The authors use the pass@k metric to evaluate the functional correctness of the model on different problems. In the pass@k metric, the model generates \(k\) different code samples for a problem, and \(c\) is the number of outputs that passes all test cases for that problem. They then use the following estimator:

\[pass@k \coloneqq \mathbb{E}_{\text{Problems}} \left[ 1 - \frac{\binom{n-c}{k}}{\binom{n}{k}} \right].\]

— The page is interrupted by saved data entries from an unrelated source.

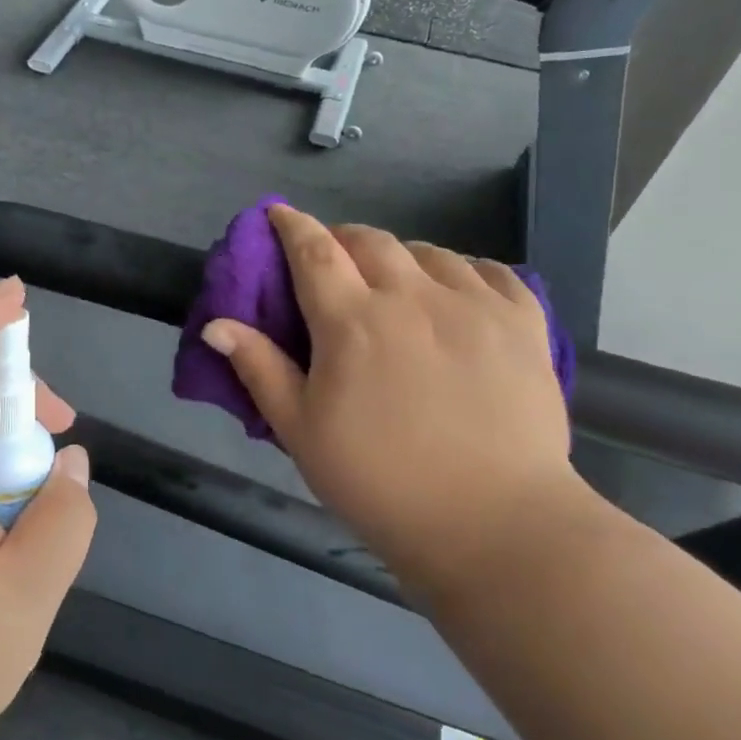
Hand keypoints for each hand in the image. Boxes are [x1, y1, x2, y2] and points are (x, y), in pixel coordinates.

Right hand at [201, 205, 573, 581]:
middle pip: (370, 241)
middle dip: (342, 239)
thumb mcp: (302, 431)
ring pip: (430, 253)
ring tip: (396, 284)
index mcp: (352, 321)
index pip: (314, 251)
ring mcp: (476, 305)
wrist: (494, 526)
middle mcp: (413, 297)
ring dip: (401, 257)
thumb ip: (259, 368)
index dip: (292, 226)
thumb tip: (216, 323)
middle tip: (333, 263)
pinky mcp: (524, 324)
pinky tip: (459, 292)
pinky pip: (493, 272)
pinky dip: (465, 272)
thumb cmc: (381, 483)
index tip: (279, 214)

They showed that Codex performed better than GPT on their own HumanEval dataset. The HumanEval dataset is their own newly-developed dataset of problems and solutions, to avoid testing on problems that the model may have already seen in training.

2. Codex-S

To further improve performance, they applied supervised fine-tuning on Codex to obtain Codex-S. The data used for fine-tuning came from two sources:

  1. Problems from competitive programming and interview preparation websites, complete with test cases
  2. Problems obtained from continuous integration setups in open-source projects. This is achieved by profiling the inputs and outputs of functions called during the integration tests, and collecting them.

3. Docstring Generation

The authors also consider the reverse problem of generating docstrings from a piece of code. This helps to improve the explainability of the code generated and helps with AI safety. This was trained by grading the sample docstrings manually by hand, and training was therefore limited in scale with only 10 samples per problem. This yielded a pass rate for docstring generation that was comparable to the pass rate for code generation by Codex-S.

The authors also experimented with choosing the code sample generated by Codex-S that maximizes the back-translation probability as evaluated by Codex-D, but this performed worse than just using the log-probabilities of Codex-S in the original setting.

Most Glaring Deficiency

Major limitations of Codex include remembering variable binding, and docstrings with long chains of operations. The former could possibly be rectified with a static analysis framework with feedback in a RLHF-manner, which helps to resolve many issues with code that almost compiles. However, approaches to resolve either of them were neither discussed nor attempted.

Conclusions for Future Work

Language models can also be successfully adapted to code generation. While the technology is nascent, it is very promising and there remains much future work to be done to improve on many of its most glaring limitations.

The many societal and economic considerations mentioned in the paper are also worth keeping in mind when making use of such technologies, such as the bias towards using popular libraries suggested by Codex, and its tendency to suggest weak security parameters and insecure code that exist in its training data.